Mengusung tema “Living Heritage, Shared Future”, Menteri Kebudayaan Fadli Zon menjelaskan bahwa forum ini dilatarbelakangi oleh kondisi dunia yang menghadapi konflik, krisis iklim, dan disrupsi teknologi. Budaya dinilai sebagai pilar pertahanan yang mampu memperkuat komunitas dunia sekaligus menjadi perekat untuk mencegah polarisasi.
Lima Pilar Arah Nasional Kementerian Kebudayaan
Fadli Zon menegaskan terdapat lima pilar utama yang menjadi arah kebijakan nasional Kementerian Kebudayaan. Pilar-pilar tersebut disusun untuk memastikan kebijakan budaya menjadi instrumen penyampaian prioritas nasional yang terukur dan selaras dengan agenda pemerintah.
- Fondasi peradaban berdasarkan Undang-Undang Dasar 1945.
- Tata kelola budaya yang terintegrasi serta berbasis digital dan data.
- Ekonomi budaya sebagai sumber daya strategis.
- Perkuatan pelindungan warisan budaya yang dinamis dan tangguh.
- Pemajuan transformasi digital dan diplomasi budaya global.
Menurut Fadli, pencapaian kementerian pada tahun 2025 telah memberikan garis dasar yang jelas. Pada tahun 2026, pemerintah berupaya mengubah capaian tersebut menjadi arah nasional melalui implementasi kelima pilar tersebut.
Rencana Aksi dan Program Prioritas 2026
Kementerian Kebudayaan juga memaparkan rencana aksi melalui tiga direktorat jenderal. Direktorat Jenderal Diplomasi, Promosi, dan Kerja Sama Budaya akan fokus pada diplomasi budaya, repatriasi, aktivasi pusat kebudayaan Indonesia, serta penguatan kerja sama budaya regional dan internasional.
Sementara itu, Direktorat Jenderal Pelindungan Kebudayaan dan Tradisi mengusung program penguatan museum, literasi sejarah, serta Gerakan Pangan Lokal Nusantara.

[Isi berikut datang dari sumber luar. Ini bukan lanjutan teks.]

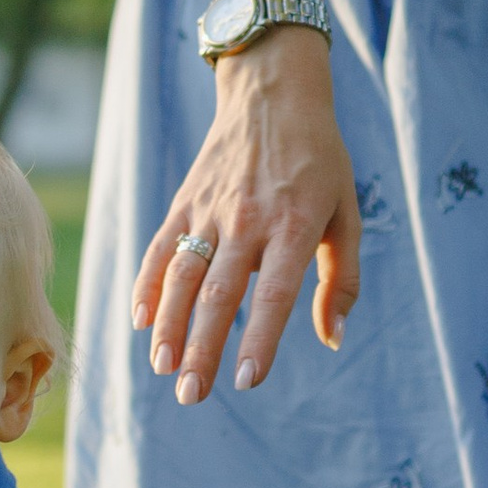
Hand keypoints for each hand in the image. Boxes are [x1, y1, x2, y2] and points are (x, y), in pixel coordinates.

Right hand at [133, 27, 359, 399]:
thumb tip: (332, 337)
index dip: (259, 339)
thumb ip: (341, 278)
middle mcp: (247, 220)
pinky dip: (148, 286)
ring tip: (162, 367)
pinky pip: (160, 248)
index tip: (248, 380)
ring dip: (168, 324)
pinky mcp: (185, 201)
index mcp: (293, 225)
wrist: (274, 93)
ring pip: (182, 275)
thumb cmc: (319, 161)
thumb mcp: (348, 213)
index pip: (273, 293)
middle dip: (202, 348)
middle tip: (190, 395)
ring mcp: (210, 209)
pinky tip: (140, 322)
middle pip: (219, 294)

Direktorat ini juga bertugas mempercepat transmisi nilai budaya dan memfasilitasi layanan publik bagi komunitas kepercayaan adat.
Di sisi lain, Direktorat Jenderal Pengembangan, Pemanfaatan, dan Pembinaan Kebudayaan akan memperkuat ekosistem sastra, film, musik, seni pertunjukan, dan seni rupa. Industri film dan musik diposisikan sebagai sektor budaya strategis yang akan terus didorong pengembangannya.
Kolaborasi Internasional dan Lintas Sektor
Pemerintah menyatakan keterbukaan untuk berkolaborasi dengan negara sahabat dalam hal pengamanan, peningkatan kapasitas, dan digitalisasi warisan budaya. Kerja sama juga diarahkan pada penelitian program museum serta konservasi koleksi situs warisan budaya.
Acara ini dihadiri oleh Wakil Menteri Kebudayaan Giring Ganesha Djumaryo, jajaran pejabat eselon I Kementerian Kebudayaan, serta perwakilan dari berbagai kementerian seperti Kemenko PMK, Kemlu, dan Kemenparekraf. Hadir pula perwakilan dari DPR RI, Perpustakaan Nasional, dan Komisi Nasional Indonesia untuk UNESCO.
Informasi mengenai program dan kebijakan kebudayaan tersebut disampaikan melalui keterangan resmi Kementerian Kebudayaan dalam rangkaian acara Indonesian Cultural Outlook 2026.